For example last week I ran a Social Media workshop for a recruitment agency. Over the day we developed a different approach for Facebook and Twitter and Linkedin. Their use for each network is quite different, it's targeted and specific.

On Facebook the approach was to focus on tradespeople and related construction staff. Content would focus on the culture of different construction sites, health and safety advice, and the people involved. Experience and knowledge shared from within the company gave us insights that those types of people were actively using Facebook and often had mobile devices receiving notifications during the working day.

LinkedIn offered them the ability to target employers and candidates with more serious content and advice and Twitter was established as a conversation channel they could use to engage with the wider community, utilising networking and personal referrals to identify possible candidates and foster relationships with potential new clients.

So the strategy for Facebook was highly structured and organised with programmed content based around the trades people they are communicating to. While Twitter is very unstructured, free form, with less focus on "what the business does" or "what the business needs to achieve" and more on outreach, fostering useful relationships over time.

Giving your customers and fans a reason to like you on Facebook or follow you on Twitter could begin with deals, discounts, exclusive content, or competitions. In fact research suggests those tactics appeal to the vast majority of social network users, but are they enough to keep people engaged over a long period of time? We know that consistency is paramount when building a community so a competition once a month or even weekly specials are unlikely to create a brand experience that people will participate in on a regular basis. They may read that information but will it really engage them in your brand?

In this video Brian Solis discusses this topic among others. The first 4 minutes or so is focused on the 'why should I follow you' question and uses an example of a yoghurt product which has "Follow us on Facebook" on its label.

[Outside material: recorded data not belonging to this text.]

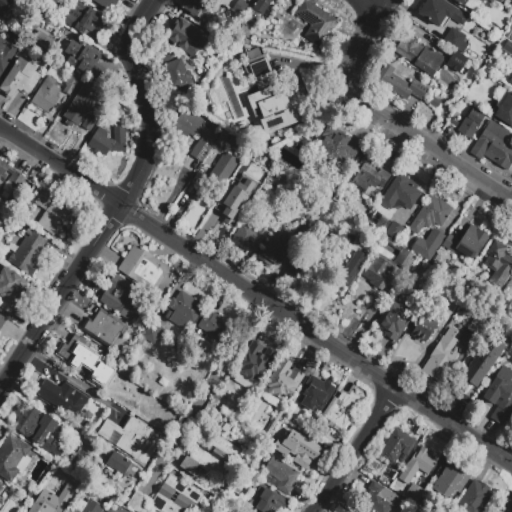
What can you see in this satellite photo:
building: (478, 1)
building: (468, 2)
building: (4, 4)
building: (103, 4)
building: (104, 4)
building: (260, 5)
building: (192, 6)
building: (260, 6)
road: (366, 6)
building: (511, 6)
building: (6, 7)
building: (193, 8)
building: (241, 8)
building: (440, 12)
building: (440, 13)
building: (83, 20)
building: (84, 21)
building: (314, 21)
building: (316, 23)
building: (509, 34)
building: (186, 37)
building: (41, 39)
building: (186, 39)
building: (455, 39)
building: (456, 41)
building: (508, 48)
building: (5, 52)
building: (6, 53)
building: (417, 54)
building: (419, 55)
building: (81, 56)
building: (85, 59)
building: (455, 61)
building: (457, 63)
building: (259, 67)
building: (175, 74)
building: (176, 76)
building: (19, 78)
building: (20, 79)
building: (510, 80)
building: (397, 81)
building: (510, 81)
building: (398, 83)
building: (69, 86)
building: (45, 94)
building: (46, 98)
building: (233, 102)
building: (433, 103)
building: (272, 105)
building: (78, 107)
building: (79, 107)
building: (273, 108)
building: (505, 110)
building: (504, 113)
building: (88, 121)
road: (385, 121)
building: (89, 123)
building: (469, 123)
building: (186, 124)
building: (471, 124)
building: (186, 125)
building: (295, 132)
building: (107, 140)
building: (222, 140)
building: (108, 141)
building: (235, 144)
building: (202, 145)
building: (202, 145)
building: (493, 145)
building: (493, 146)
building: (298, 147)
building: (334, 148)
building: (334, 149)
building: (272, 164)
building: (222, 168)
building: (223, 168)
building: (266, 172)
building: (9, 174)
building: (369, 175)
building: (10, 176)
building: (369, 176)
building: (400, 193)
building: (400, 194)
building: (235, 197)
road: (120, 207)
building: (50, 212)
building: (51, 212)
building: (429, 214)
building: (429, 216)
building: (393, 230)
building: (394, 231)
building: (250, 233)
building: (248, 236)
building: (449, 242)
building: (470, 242)
building: (347, 243)
building: (467, 243)
building: (426, 245)
building: (428, 246)
building: (282, 247)
building: (274, 250)
building: (28, 251)
building: (28, 252)
building: (498, 260)
building: (497, 263)
building: (319, 266)
building: (384, 267)
building: (145, 268)
building: (350, 268)
building: (143, 269)
building: (352, 269)
building: (387, 269)
building: (291, 272)
building: (295, 273)
building: (450, 288)
building: (9, 290)
building: (11, 290)
building: (120, 296)
building: (121, 296)
road: (256, 297)
building: (183, 310)
building: (183, 310)
building: (1, 318)
building: (393, 319)
building: (396, 319)
building: (2, 320)
building: (212, 325)
building: (102, 327)
building: (216, 327)
building: (476, 327)
building: (423, 328)
building: (103, 329)
building: (423, 329)
building: (151, 332)
building: (153, 332)
building: (441, 355)
building: (79, 356)
building: (442, 356)
building: (83, 359)
building: (255, 361)
building: (481, 361)
building: (253, 362)
building: (478, 367)
building: (283, 380)
building: (284, 380)
road: (74, 382)
road: (203, 393)
building: (316, 393)
building: (315, 394)
building: (60, 395)
building: (129, 395)
building: (500, 395)
building: (500, 395)
building: (61, 396)
road: (47, 409)
building: (339, 410)
building: (339, 411)
building: (35, 425)
building: (35, 428)
building: (126, 436)
building: (127, 436)
building: (396, 446)
building: (397, 446)
building: (299, 448)
building: (297, 449)
road: (356, 450)
building: (210, 455)
building: (12, 456)
building: (12, 457)
building: (209, 458)
building: (78, 462)
building: (117, 462)
building: (118, 462)
building: (418, 463)
building: (418, 464)
building: (279, 475)
building: (281, 475)
building: (449, 481)
building: (450, 481)
building: (0, 482)
building: (414, 493)
building: (174, 496)
building: (175, 496)
building: (474, 497)
building: (474, 497)
building: (50, 499)
building: (380, 499)
building: (381, 499)
building: (51, 500)
building: (266, 501)
building: (268, 501)
building: (83, 505)
building: (138, 505)
building: (86, 507)
road: (510, 509)
building: (104, 510)
building: (356, 511)
building: (357, 511)
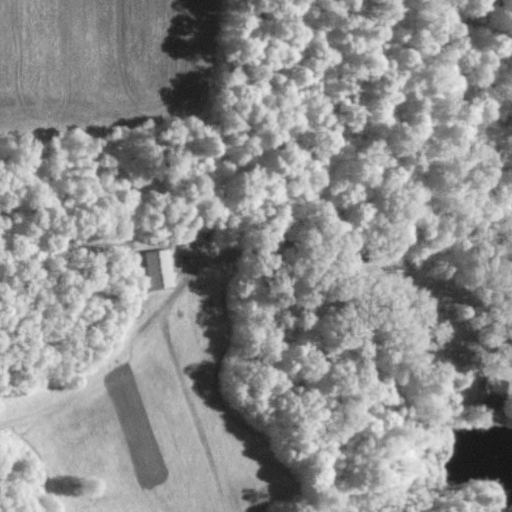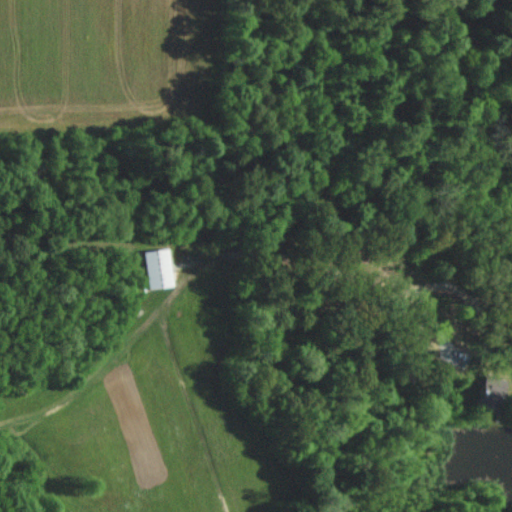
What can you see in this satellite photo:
road: (252, 256)
building: (156, 268)
building: (490, 384)
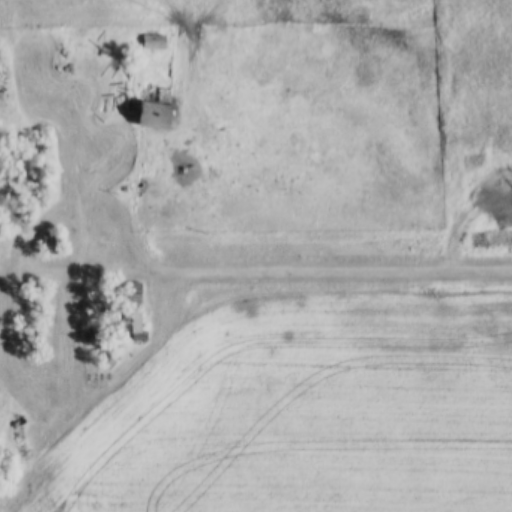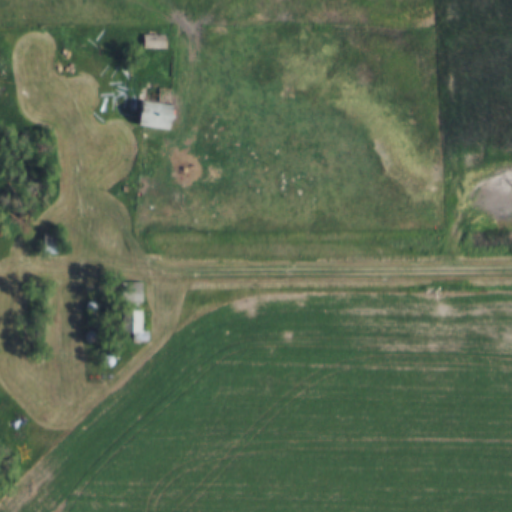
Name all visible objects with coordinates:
building: (155, 114)
building: (48, 244)
road: (230, 269)
building: (131, 326)
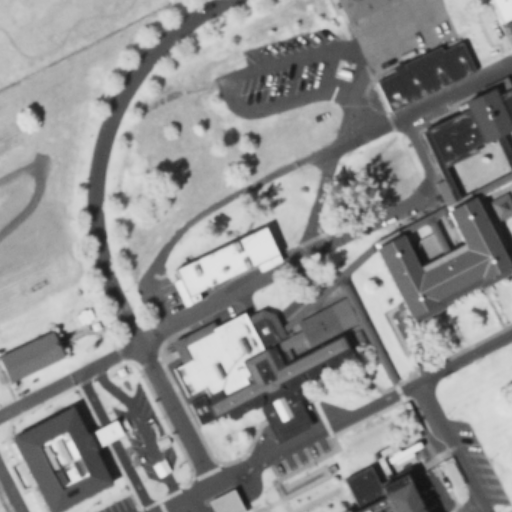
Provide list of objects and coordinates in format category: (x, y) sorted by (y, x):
building: (358, 7)
building: (359, 7)
building: (501, 8)
building: (501, 9)
park: (58, 30)
road: (299, 55)
building: (423, 75)
building: (422, 76)
building: (469, 126)
road: (504, 149)
road: (326, 183)
road: (247, 189)
building: (455, 210)
road: (397, 211)
road: (436, 235)
road: (387, 239)
road: (99, 254)
building: (445, 264)
building: (224, 265)
building: (36, 354)
building: (259, 355)
road: (461, 356)
building: (30, 357)
building: (260, 364)
road: (397, 391)
building: (282, 413)
road: (367, 430)
road: (456, 454)
building: (386, 491)
building: (381, 493)
parking lot: (138, 511)
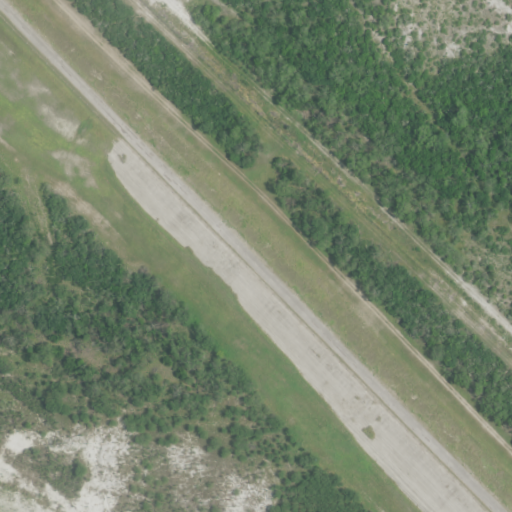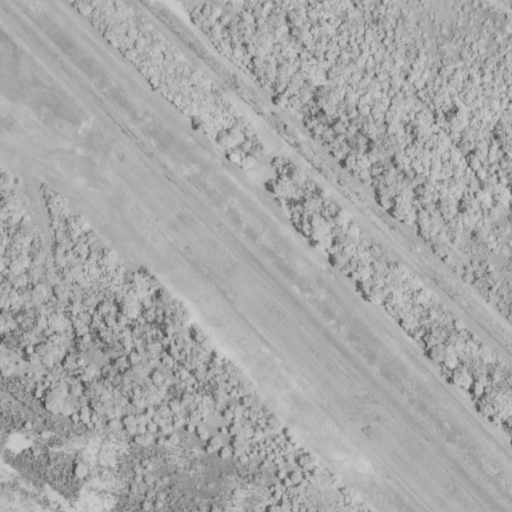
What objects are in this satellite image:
road: (250, 257)
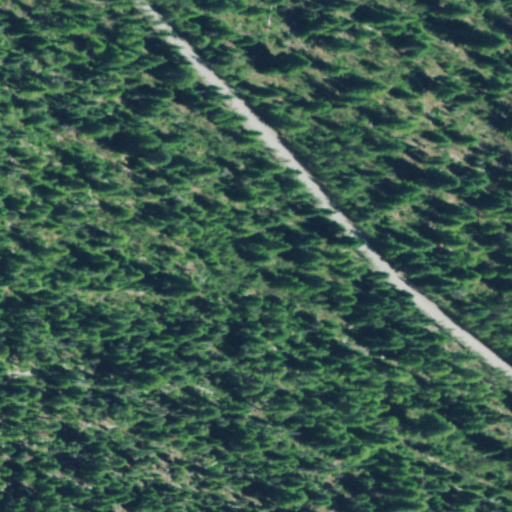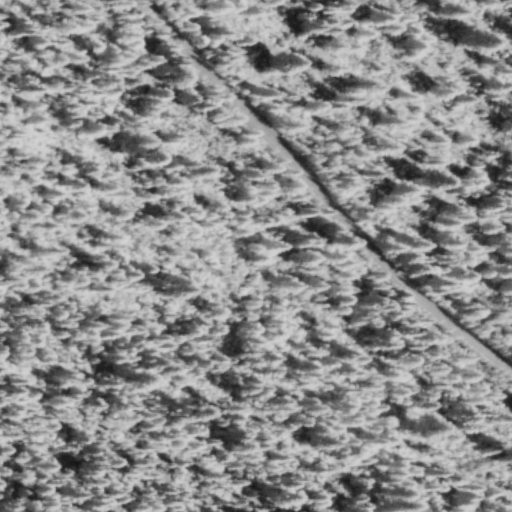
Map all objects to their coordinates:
road: (313, 196)
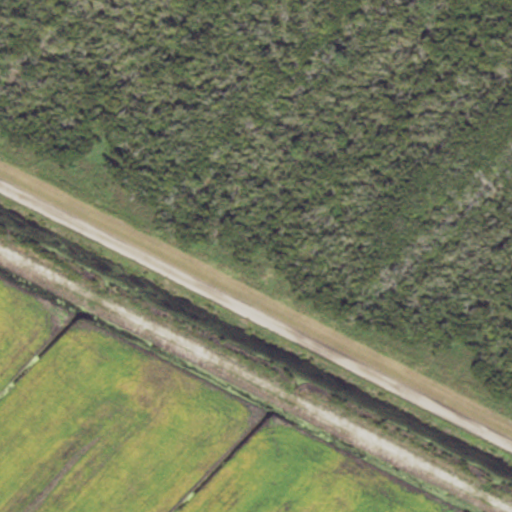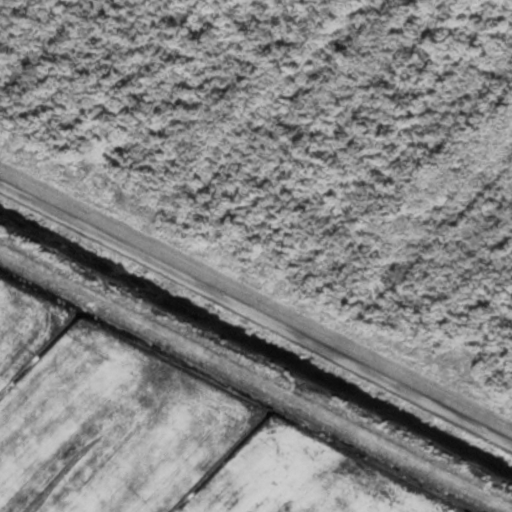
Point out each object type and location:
road: (256, 321)
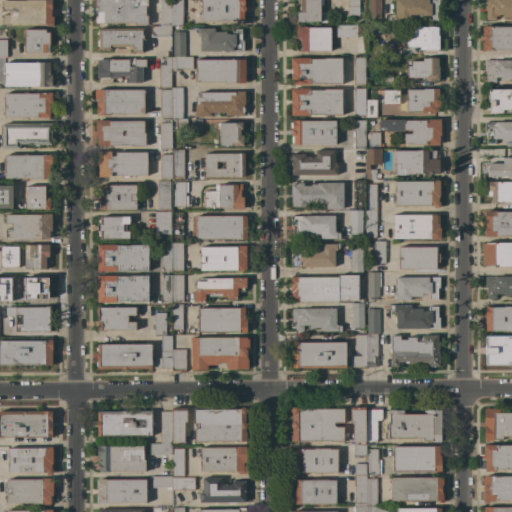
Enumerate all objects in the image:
building: (352, 8)
building: (372, 8)
building: (497, 8)
building: (373, 9)
building: (409, 9)
building: (497, 9)
building: (220, 10)
building: (222, 10)
building: (307, 10)
building: (414, 10)
building: (119, 11)
building: (121, 11)
building: (311, 11)
building: (25, 12)
building: (27, 12)
building: (165, 13)
building: (176, 13)
building: (166, 17)
building: (344, 30)
building: (348, 30)
building: (160, 31)
building: (120, 38)
building: (120, 38)
building: (312, 38)
building: (313, 38)
building: (421, 38)
building: (424, 38)
building: (496, 38)
building: (496, 38)
building: (34, 40)
building: (36, 40)
building: (219, 40)
building: (220, 40)
building: (179, 44)
building: (2, 47)
building: (3, 48)
building: (386, 49)
building: (172, 68)
building: (421, 68)
building: (119, 69)
building: (121, 69)
building: (423, 69)
building: (498, 69)
building: (218, 70)
building: (220, 70)
building: (314, 70)
building: (357, 70)
building: (358, 70)
building: (497, 70)
building: (316, 71)
building: (25, 74)
building: (27, 74)
road: (347, 77)
building: (171, 78)
building: (386, 80)
road: (227, 86)
road: (314, 86)
building: (389, 96)
building: (420, 100)
building: (421, 100)
building: (499, 100)
building: (500, 100)
building: (117, 101)
building: (314, 101)
building: (119, 102)
building: (176, 102)
building: (315, 102)
building: (359, 102)
building: (165, 103)
building: (217, 103)
building: (220, 103)
building: (362, 104)
building: (25, 105)
building: (27, 105)
building: (370, 106)
building: (181, 123)
building: (412, 130)
building: (414, 130)
building: (497, 131)
building: (498, 131)
building: (118, 132)
building: (311, 132)
building: (313, 132)
building: (119, 133)
building: (357, 133)
building: (23, 134)
building: (25, 134)
building: (229, 134)
building: (230, 134)
building: (359, 134)
building: (163, 135)
building: (165, 136)
building: (372, 140)
building: (373, 140)
building: (352, 155)
building: (371, 156)
building: (415, 161)
building: (371, 162)
building: (413, 162)
building: (120, 163)
building: (177, 163)
building: (313, 163)
building: (314, 163)
building: (122, 164)
building: (222, 164)
building: (223, 164)
building: (165, 165)
building: (25, 166)
building: (27, 166)
building: (163, 166)
building: (496, 168)
building: (500, 168)
building: (499, 191)
building: (499, 191)
building: (416, 192)
building: (177, 193)
building: (179, 193)
building: (414, 193)
building: (161, 194)
building: (317, 194)
building: (358, 194)
building: (163, 195)
building: (315, 195)
building: (5, 196)
building: (36, 197)
building: (116, 197)
building: (117, 197)
building: (222, 197)
building: (224, 197)
building: (34, 198)
road: (382, 209)
road: (421, 209)
building: (370, 211)
building: (160, 222)
building: (162, 222)
building: (354, 222)
building: (355, 222)
building: (497, 223)
building: (497, 223)
building: (26, 226)
building: (29, 226)
building: (313, 226)
building: (313, 226)
building: (414, 226)
building: (415, 226)
building: (111, 227)
building: (113, 227)
building: (176, 227)
building: (219, 227)
building: (219, 227)
building: (377, 252)
building: (379, 252)
building: (496, 253)
building: (496, 254)
building: (36, 255)
road: (73, 255)
building: (313, 255)
building: (315, 255)
building: (8, 256)
building: (9, 256)
building: (33, 256)
building: (170, 256)
road: (266, 256)
road: (461, 256)
building: (120, 257)
building: (122, 257)
building: (166, 257)
building: (176, 257)
building: (416, 257)
building: (417, 257)
building: (221, 258)
building: (222, 258)
building: (356, 259)
building: (354, 261)
road: (37, 269)
building: (370, 284)
building: (372, 284)
building: (498, 285)
building: (497, 286)
building: (34, 287)
building: (35, 287)
building: (215, 287)
building: (218, 287)
building: (414, 287)
building: (415, 287)
building: (4, 288)
building: (120, 288)
building: (122, 288)
building: (170, 288)
building: (171, 288)
building: (322, 288)
building: (324, 288)
building: (1, 296)
building: (355, 315)
building: (357, 315)
building: (177, 317)
building: (415, 317)
building: (415, 317)
building: (28, 318)
building: (31, 318)
building: (115, 318)
building: (115, 318)
building: (313, 318)
building: (497, 318)
building: (498, 318)
building: (220, 319)
building: (221, 319)
building: (314, 319)
building: (372, 321)
building: (161, 322)
building: (365, 343)
building: (165, 347)
building: (371, 350)
building: (413, 350)
building: (414, 350)
building: (498, 350)
building: (498, 350)
building: (24, 352)
building: (26, 352)
building: (164, 352)
building: (217, 352)
building: (219, 352)
building: (358, 352)
building: (316, 354)
building: (317, 354)
building: (122, 355)
building: (124, 356)
building: (178, 360)
road: (255, 387)
building: (25, 423)
building: (122, 423)
building: (124, 423)
building: (371, 423)
building: (372, 423)
building: (25, 424)
building: (317, 424)
building: (318, 424)
building: (356, 424)
building: (358, 424)
building: (413, 424)
building: (496, 424)
building: (497, 424)
building: (177, 425)
building: (218, 425)
building: (219, 425)
building: (414, 425)
building: (168, 431)
building: (163, 435)
building: (357, 449)
building: (359, 450)
building: (497, 456)
building: (497, 457)
building: (119, 458)
building: (120, 458)
building: (414, 458)
building: (416, 458)
building: (28, 459)
building: (221, 459)
building: (223, 459)
building: (30, 460)
building: (315, 460)
building: (315, 460)
building: (176, 461)
building: (177, 461)
building: (370, 461)
building: (372, 462)
building: (359, 469)
building: (160, 482)
building: (169, 482)
building: (182, 483)
building: (414, 488)
building: (416, 488)
building: (495, 488)
building: (496, 488)
building: (119, 490)
building: (219, 490)
building: (221, 490)
building: (359, 490)
building: (27, 491)
building: (30, 491)
building: (121, 491)
building: (312, 491)
building: (313, 492)
building: (363, 492)
building: (371, 492)
building: (176, 509)
building: (177, 509)
building: (359, 509)
building: (377, 509)
building: (416, 509)
building: (496, 509)
building: (497, 509)
building: (27, 510)
building: (120, 510)
building: (121, 510)
building: (218, 510)
building: (224, 510)
building: (418, 510)
building: (29, 511)
building: (170, 511)
building: (310, 511)
building: (314, 511)
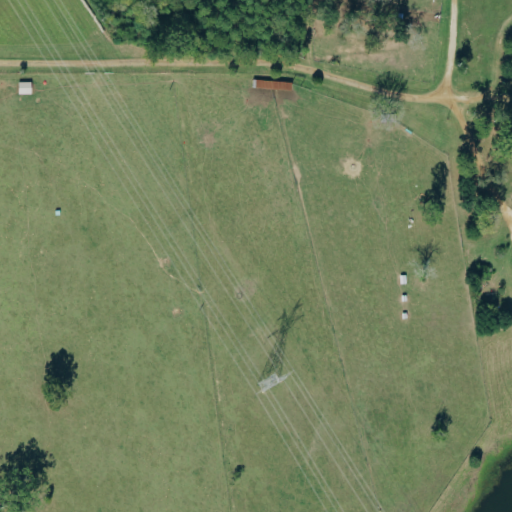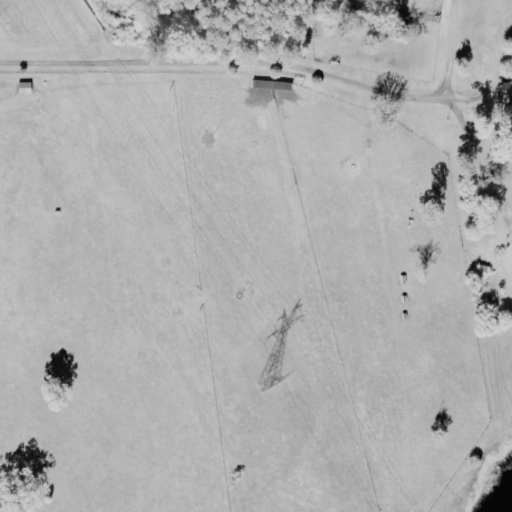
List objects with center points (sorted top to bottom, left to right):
road: (441, 53)
road: (258, 69)
road: (477, 164)
power tower: (264, 384)
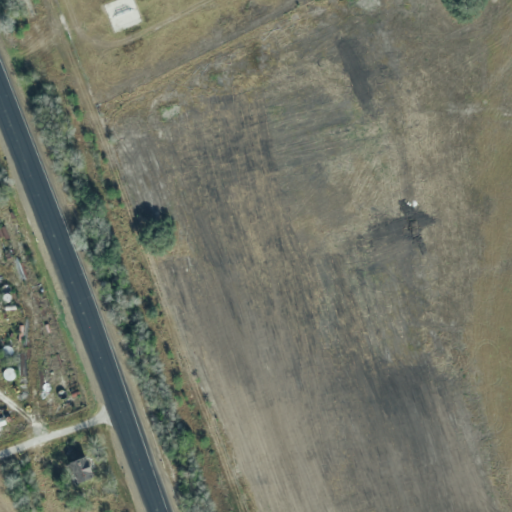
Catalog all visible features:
road: (78, 310)
road: (58, 428)
building: (82, 469)
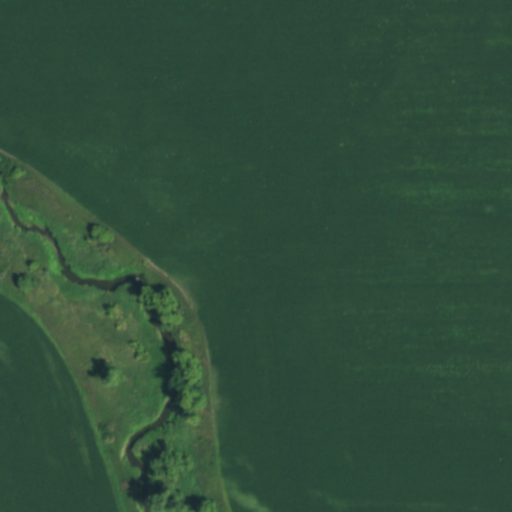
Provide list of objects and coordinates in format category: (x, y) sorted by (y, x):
river: (149, 320)
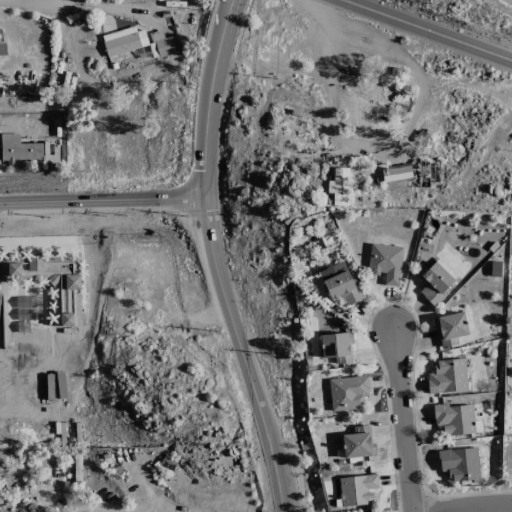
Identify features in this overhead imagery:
road: (426, 30)
building: (122, 40)
building: (123, 40)
building: (163, 44)
building: (164, 46)
road: (323, 66)
building: (18, 149)
building: (18, 149)
building: (396, 173)
building: (337, 186)
road: (101, 199)
building: (322, 238)
road: (217, 258)
building: (385, 262)
building: (53, 279)
building: (436, 280)
building: (49, 281)
building: (339, 283)
building: (26, 311)
building: (26, 311)
building: (450, 328)
building: (336, 347)
building: (447, 376)
building: (347, 392)
parking lot: (22, 393)
road: (402, 418)
building: (454, 419)
building: (357, 443)
building: (167, 462)
building: (459, 463)
building: (75, 469)
road: (298, 479)
building: (357, 489)
road: (45, 499)
road: (471, 505)
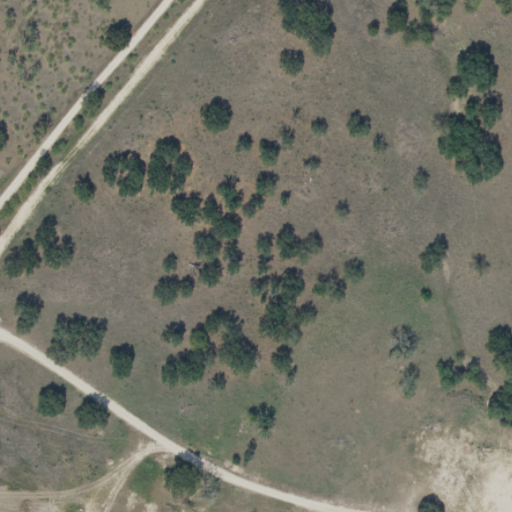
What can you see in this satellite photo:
road: (83, 102)
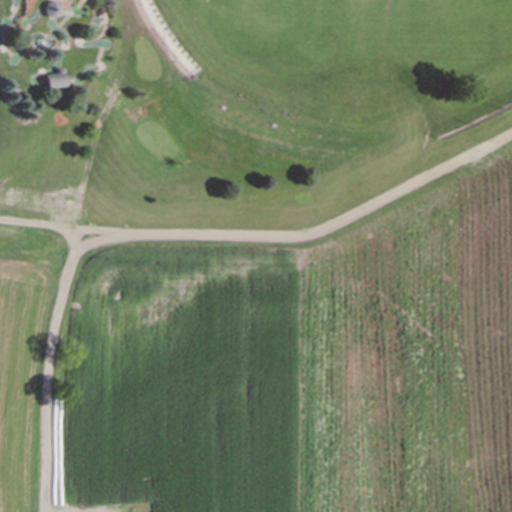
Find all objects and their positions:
building: (54, 81)
building: (54, 81)
park: (224, 100)
road: (39, 226)
road: (307, 235)
crop: (273, 347)
road: (45, 369)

Solis asks "Why would you want to become a fan of your yoghurt on Facebook". Simply saying "Follow us on Facebook" does not answer the question "What for".

If the yoghurt label had said "Follow us on Facebook for great recipes with yoghurt" more people might think it was a useful and rewarding thing to do. Each day they could post a great new smoothy recipe, breakfast meal or started pairing different flavours with different cakes.

I enjoy talking to businesses about social media because each one uses the same tools in a different way. And you should, after all it's not about what social media can do for you, it's about what you can do with social media that matters.

So what's your angle? How are you or your business differentiating your social network content from other users or your competitors?